Au lieu de cela, ils ont prétendu au monde qu’ils étaient pour ce qu’on appelle une solution à deux États. Quelles que soient les chances qu’il y a 30 ans, il est maintenant mort.
Mais il en va de même pour l’idée qu’Israël peut être de plus en plus normalisé. Nous ne savons pas quand la solidarité populaire avec les Palestiniens explosera à nouveau parallèlement au mécontentement intérieur dans la région arabe. Les contre-révolutions aux événements de 2011 n’ont résolu aucune des contradictions qui ont conduit aux soulèvements.

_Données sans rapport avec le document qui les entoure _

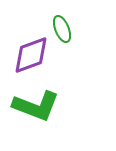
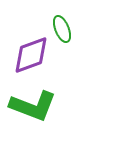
green L-shape: moved 3 px left
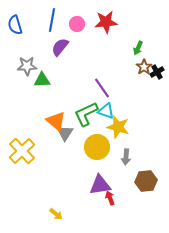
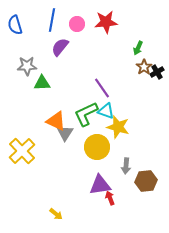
green triangle: moved 3 px down
orange triangle: rotated 15 degrees counterclockwise
gray arrow: moved 9 px down
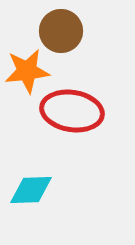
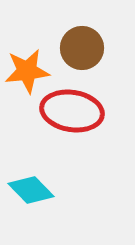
brown circle: moved 21 px right, 17 px down
cyan diamond: rotated 48 degrees clockwise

Nous savons que l’extrémisme de ce gouvernement israélien est déjà en train de déchiqueter les bases de soutien à l’échelle internationale.
Le socialiste israélien Ilan Pappe a écrit il y a trois semaines à propos du schisme politique en Israël que la vieille élite israélienne défendait une forme de « sionisme à visage humain » que le gouvernement d’extrême droite est prêt à abandonner.
Il conclut : « Au cours de l’histoire récente d’Israël-Palestine, l’opinion mondiale a souvent été détournée par d’autres événements : d’abord le printemps arabe, maintenant la guerre en Ukraine. Mais la cause des Palestiniens a perduré malgré cette attention vacillante. Peut-il exploiter le moment présent pour faire d’Israël un paria international ?
Cela pourrait accélérer la crise politique israélienne. Cela renforcerait la lutte palestinienne au sein d’Israël et de la diaspora, les perspectives d’éruptions radicales dans les pays voisins et le mouvement de solidarité internationale.
Pris ensemble, ils sont l’espoir vers lequel nous pouvons nous tourner et visons à apprendre des revers et des défaites du passé.
Et pour cette raison, la libération de la Palestine est intimement liée à la lutte pour la libération des peuples arabes dans toute la région : le chemin de la liberté passe par Le Caire et l’immense pouvoir de la classe ouvrière arabe.